Michigan Township Can’t Ban Catholic Group’s Stations of the Cross, Court Rules
U.S. Court of Appeals for the 6th Circuit grants an injunction barring Genoa Township from obstructing the religious displays.
A federal appeals court panel has unanimously ruled in favor of a Catholic group that said a local government in Michigan violated federal religious-freedom law when it blocked the use of the group’s 40-acre property for a Stations of the Cross trail.
“Now this 40-acre rural property can be used again for religious worship and religious expression. We’re obviously very pleased by that,” Robert Muise, senior counsel and co-founder of the American Freedom Law Center, told CNA Sept. 12.
“When you’re not being allowed to use your land for religious worship to display religious symbols, that obviously impacts the right to religious freedom,” he said.
Muise was on the legal team representing the plaintiff in the case, Catholic Healthcare International (CHI). The Missouri-based group promotes Christian health care modeled on the example of the 20th-century Italian St. Pio of Pietrelcina, better know as Padre Pio.
In 2020 the organization received a 40-acre wooded parcel in Genoa Township in southeast Michigan as a gift from the Diocese of Lansing. CHI planned to create a prayer trail with Stations of the Cross, a Catholic devotion that meditates on the crucifixion of Jesus Christ, as well as an altar and mural placed in an outdoor grotto formed by the property’s trees.
Genoa Township said the prayer-path project was the equivalent of a church building and required a special-use permit, The Associated Press reported. The Catholic group protested the initial demand for a permit and proceeded to construct religious displays. It also spent thousands of dollars to submit plans for an actual church building, a Eucharistic adoration chapel already part of its long-term plans for the site. This too was rejected on grounds that the plan violated zoning restrictions and other rules for property use, including traffic and noise rules.
The township then forced CHI to remove any religious displays from its property. It also banned organized gatherings at the property due to an expired driveway permit.
A three-judge panel of the U.S. Court of Appeals for the 6th Circuit on Monday sided with CHI and granted an injunction barring Genoa Township from obstructing CHI’s religious displays.
U.S. circuit Judge Raymond Kethledge, writing the panel decision, ruled that the township’s use of zoning laws imposed a “substantial burden” on the Catholic group’s religious freedom and likely violated the federal Religious Land Use and Institutionalized Persons Act, which provides strong religious-exercise protections for land.
“Catholic Healthcare’s expectation that it could use the property for a prayer campus at the time it acquired the property was not unreasonable,” Kethledge’s decision said.

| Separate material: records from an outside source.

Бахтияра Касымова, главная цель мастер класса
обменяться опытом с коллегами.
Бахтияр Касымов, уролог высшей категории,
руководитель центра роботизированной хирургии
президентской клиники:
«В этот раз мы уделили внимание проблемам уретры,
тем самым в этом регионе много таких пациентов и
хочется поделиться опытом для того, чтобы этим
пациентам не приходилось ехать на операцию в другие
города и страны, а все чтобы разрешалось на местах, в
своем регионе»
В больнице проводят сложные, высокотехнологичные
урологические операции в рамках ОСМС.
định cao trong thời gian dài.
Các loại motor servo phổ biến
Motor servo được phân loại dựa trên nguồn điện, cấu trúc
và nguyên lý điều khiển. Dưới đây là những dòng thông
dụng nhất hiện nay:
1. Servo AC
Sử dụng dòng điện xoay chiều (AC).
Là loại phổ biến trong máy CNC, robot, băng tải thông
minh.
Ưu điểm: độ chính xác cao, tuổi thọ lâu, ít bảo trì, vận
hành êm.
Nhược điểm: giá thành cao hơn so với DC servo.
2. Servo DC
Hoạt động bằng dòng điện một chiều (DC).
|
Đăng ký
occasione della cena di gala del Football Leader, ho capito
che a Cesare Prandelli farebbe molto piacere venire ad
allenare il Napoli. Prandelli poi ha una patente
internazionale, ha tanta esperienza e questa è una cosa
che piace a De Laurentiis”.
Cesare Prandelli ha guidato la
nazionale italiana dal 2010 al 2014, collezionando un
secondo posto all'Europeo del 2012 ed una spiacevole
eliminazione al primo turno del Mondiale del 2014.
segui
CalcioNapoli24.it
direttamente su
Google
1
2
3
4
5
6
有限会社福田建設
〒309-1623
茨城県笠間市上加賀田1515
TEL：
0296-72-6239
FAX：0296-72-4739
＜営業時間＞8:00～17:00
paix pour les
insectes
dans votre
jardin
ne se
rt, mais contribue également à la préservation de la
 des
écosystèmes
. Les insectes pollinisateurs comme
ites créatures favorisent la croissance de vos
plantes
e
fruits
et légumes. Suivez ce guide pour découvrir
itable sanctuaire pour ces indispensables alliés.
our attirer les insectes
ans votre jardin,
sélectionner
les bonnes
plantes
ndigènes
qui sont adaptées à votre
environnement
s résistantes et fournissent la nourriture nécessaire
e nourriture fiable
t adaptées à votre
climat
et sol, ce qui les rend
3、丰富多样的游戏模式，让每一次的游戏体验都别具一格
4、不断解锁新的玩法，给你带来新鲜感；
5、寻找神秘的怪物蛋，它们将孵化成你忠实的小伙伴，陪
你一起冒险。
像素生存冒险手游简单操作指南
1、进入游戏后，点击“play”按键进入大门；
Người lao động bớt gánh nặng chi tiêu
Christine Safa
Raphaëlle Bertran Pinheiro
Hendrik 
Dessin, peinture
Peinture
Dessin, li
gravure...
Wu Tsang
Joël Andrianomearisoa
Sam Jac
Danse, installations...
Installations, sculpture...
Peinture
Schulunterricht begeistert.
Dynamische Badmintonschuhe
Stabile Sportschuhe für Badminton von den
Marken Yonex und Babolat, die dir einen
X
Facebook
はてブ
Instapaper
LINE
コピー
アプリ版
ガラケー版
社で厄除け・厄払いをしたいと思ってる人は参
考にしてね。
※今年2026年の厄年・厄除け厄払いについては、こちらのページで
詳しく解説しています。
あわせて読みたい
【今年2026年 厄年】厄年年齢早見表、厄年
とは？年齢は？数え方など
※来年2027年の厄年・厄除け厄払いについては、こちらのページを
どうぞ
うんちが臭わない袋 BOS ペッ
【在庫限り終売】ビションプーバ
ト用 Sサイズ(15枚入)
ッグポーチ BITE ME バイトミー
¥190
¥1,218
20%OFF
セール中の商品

CHI’s first permit application cost more than $30,000 to submit, and its second application cost $8,000, but both applications were rejected.
In its ruling, the appellate panel ordered a lower court to ensure that banned symbols and displays can be restored before Sept. 23, when CHI plans to host an event at the site.
Kethledge agreed that CHI had suffered “substantial delay, uncertainty, and expense” because of how the township applied zoning ordinances. The judge also rebuked the township’s effort to categorize the proposed use as a “church” and to subject the Catholic group to the “onerous review process” required for a permit to build a church.
“The Stations of the Cross are structurally akin to large birdhouses, and the altar and mural were indeed set on the ground,” the judge wrote. He added that the ordinary meaning of the word “church” is a structure in which people gather to worship.
He compared the religious displays to nearby public parks’ workout stations and a public park’s lion-themed children’s reading trail similar in format to the Stations of the Cross.
Muise, the attorney representing CHI, noted the ban on organized gatherings at the property. He told CNA that it is “unheard of” to bar this.
“That meant no religious worship on the property,” he said.
“It’s important that we be able to use our property, our private property, for religious worship,” Muise said. “And the fact that the township battled us this long and hard for three years just for this fundamental right to religious worship is pretty disheartening. It took three years to get there, but we’re at least happy that we’re at the point where we’re at.”
The attorney said CHI will continue its ongoing lawsuit against Genoa Township over plans to build a small 95-seat Eucharistic adoration chapel that the township has rejected.